In absolute opposition to certitude came scepticism under its most uncompromising form, or total negation of the power of mind to acquire real knowledge of things. Such scepticism was shown to be quite indefensible as a position taken up and defended by argument; its very possibility was denied in view of the irresistible self-assertion of a reasonable nature. However, there was a scepticism calling itself methodic, and professing to lead to the most legitimate dogmatism; but its professions proved hollow, and its failure served only to confirm our own previous proposition, that philosophy must build on natural certitude. In the words of Mr. Spencer, the philosophy of certitude "can be nothing but the analysis of our knowledge by means of our knowledge, an inquiry by our intelligence into the decisions of our intelligence." We cannot carry on such an inquiry without taking for granted the trustworthiness of our intelligence. But against any one supposing that this assumption itself is a blind, instinctive process, we entered our "caveat" not without call.

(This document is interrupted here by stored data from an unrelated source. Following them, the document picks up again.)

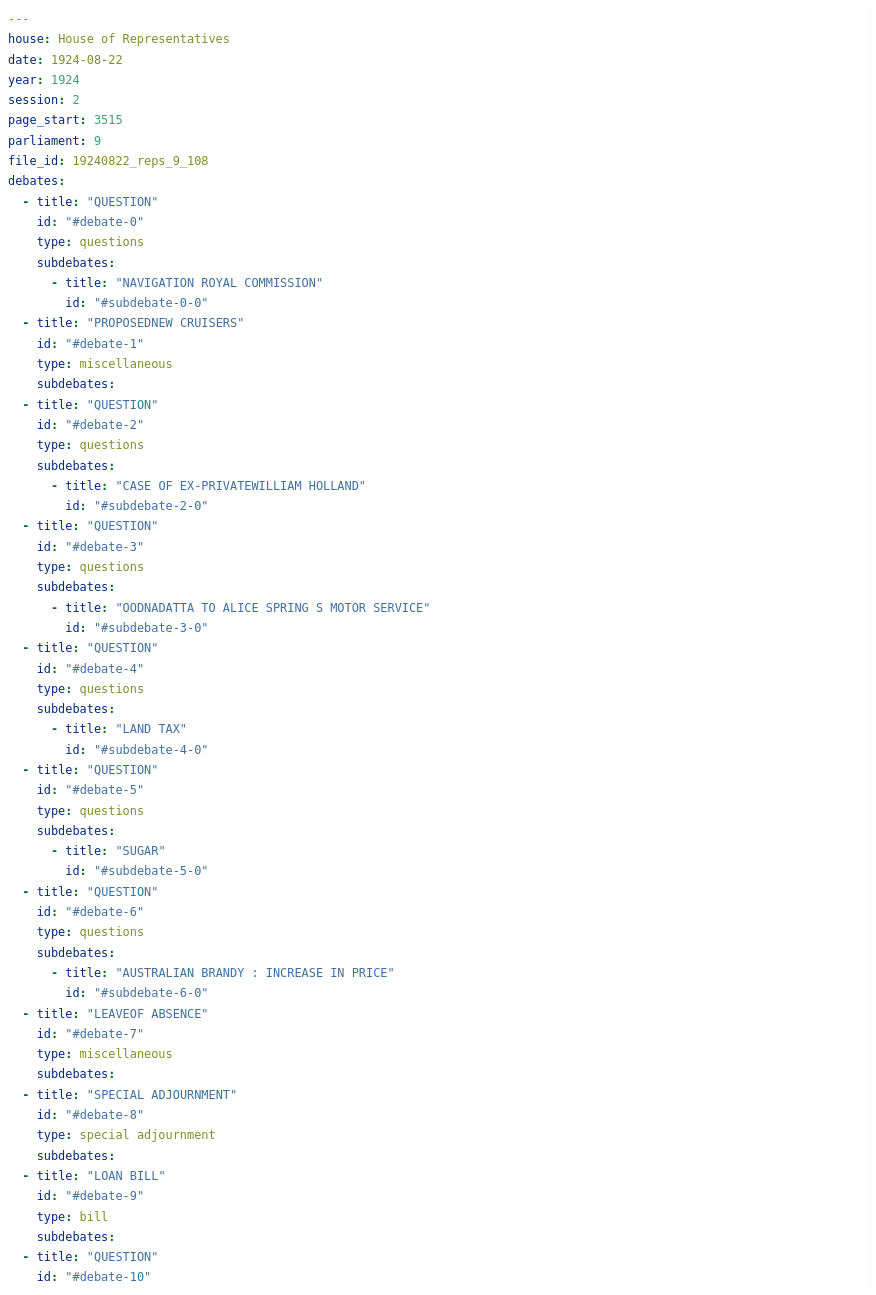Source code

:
 ```yaml
---
house: House of Representatives
date: 1924-08-22
year: 1924
session: 2
page_start: 3515
parliament: 9
file_id: 19240822_reps_9_108
debates:
  - title: "QUESTION"
    id: "#debate-0"
    type: questions
    subdebates:
      - title: "NAVIGATION ROYAL COMMISSION"
        id: "#subdebate-0-0"
  - title: "PROPOSEDNEW CRUISERS"
    id: "#debate-1"
    type: miscellaneous
    subdebates:
  - title: "QUESTION"
    id: "#debate-2"
    type: questions
    subdebates:
      - title: "CASE OF EX-PRIVATEWILLIAM HOLLAND"
        id: "#subdebate-2-0"
  - title: "QUESTION"
    id: "#debate-3"
    type: questions
    subdebates:
      - title: "OODNADATTA TO ALICE SPRING S MOTOR SERVICE"
        id: "#subdebate-3-0"
  - title: "QUESTION"
    id: "#debate-4"
    type: questions
    subdebates:
      - title: "LAND TAX"
        id: "#subdebate-4-0"
  - title: "QUESTION"
    id: "#debate-5"
    type: questions
    subdebates:
      - title: "SUGAR"
        id: "#subdebate-5-0"
  - title: "QUESTION"
    id: "#debate-6"
    type: questions
    subdebates:
      - title: "AUSTRALIAN BRANDY : INCREASE IN PRICE"
        id: "#subdebate-6-0"
  - title: "LEAVEOF ABSENCE"
    id: "#debate-7"
    type: miscellaneous
    subdebates:
  - title: "SPECIAL ADJOURNMENT"
    id: "#debate-8"
    type: special adjournment
    subdebates:
  - title: "LOAN BILL"
    id: "#debate-9"
    type: bill
    subdebates:
  - title: "QUESTION"
    id: "#debate-10"
```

Having rejected the Cartesian primary facts and principles, as explained by their author, we felt bound to agree upon some of our own; and as primary truths we assigned what were called the First Fact,the First Condition, the First Principle; to which trio the Principle of Sufficient Reason was added. Out of these elements we cannot hope to buildup a system as Euclid built up his geometry; but so far as the logic of certitude is reducible to a few elements, these are they. We need hardly try to make all that Hamilton has made out of the Principle of Identity; because so far as what he says has truth in it, the truth seems scarce worth such explicit proclamation; or at any rate, it is very calculated to vex the souls of some readers. In behalf of our own primaries, the defence is available, that they are evident without demonstration, and that no one can argue against them without implicitly affirming them.

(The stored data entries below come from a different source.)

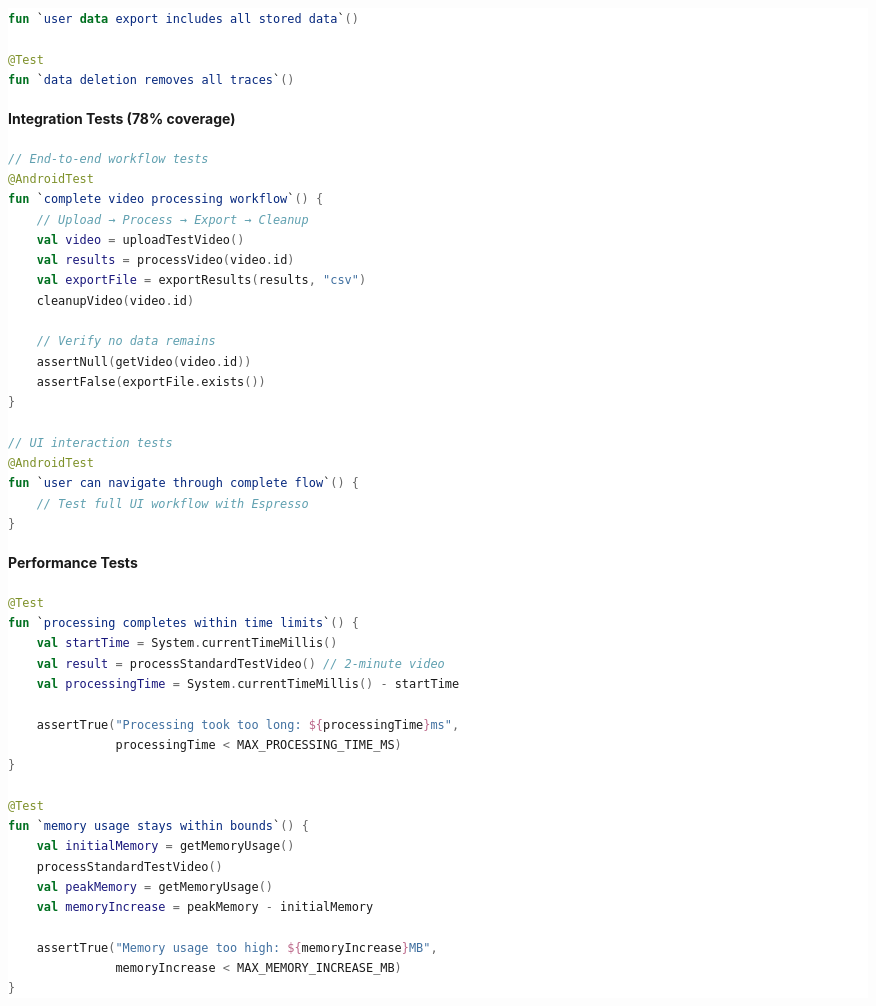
 ```kotlin
fun `user data export includes all stored data`()

@Test
fun `data deletion removes all traces`()
```

#### Integration Tests (78% coverage)
```kotlin
// End-to-end workflow tests
@AndroidTest
fun `complete video processing workflow`() {
    // Upload → Process → Export → Cleanup
    val video = uploadTestVideo()
    val results = processVideo(video.id)
    val exportFile = exportResults(results, "csv")
    cleanupVideo(video.id)
    
    // Verify no data remains
    assertNull(getVideo(video.id))
    assertFalse(exportFile.exists())
}

// UI interaction tests
@AndroidTest
fun `user can navigate through complete flow`() {
    // Test full UI workflow with Espresso
}
```

#### Performance Tests
```kotlin
@Test
fun `processing completes within time limits`() {
    val startTime = System.currentTimeMillis()
    val result = processStandardTestVideo() // 2-minute video
    val processingTime = System.currentTimeMillis() - startTime
    
    assertTrue("Processing took too long: ${processingTime}ms", 
               processingTime < MAX_PROCESSING_TIME_MS)
}

@Test
fun `memory usage stays within bounds`() {
    val initialMemory = getMemoryUsage()
    processStandardTestVideo()
    val peakMemory = getMemoryUsage()
    val memoryIncrease = peakMemory - initialMemory
    
    assertTrue("Memory usage too high: ${memoryIncrease}MB",
               memoryIncrease < MAX_MEMORY_INCREASE_MB)
}
```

2. Thus far we have gone; but what is to be the next step? Many schoolmen follow the plan of entering here upon the consideration of what they call the means or the sources of knowledge. Their work comes pretty much to a division and a defence of faculties which successively take up the elements of knowledge, and bring them out in the shape of formed propositions. A justification is attempted of sensations, ideas, memory, judgment, and reasoning. But without a word of condemnation for the method of others, we may relegate these matters to the Second Part; the reason being that they may fairly be regarded as belonging to the details of the Subject, not to that most general description of Certitude which forms the First Part. As belonging to the latter, however, we will at once grapple with a question often delayed till the very end of the treatise, namely, with Evidence, considered as the objective criterion of truth. Since this is the perfectly general criterion of all certitude, we are justified in putting it along with the other matters which we have called "Generalities." There will thus be a book on Generalities and a book on Particularities; after which the reader will not be asked to extend his patient efforts to yet another book.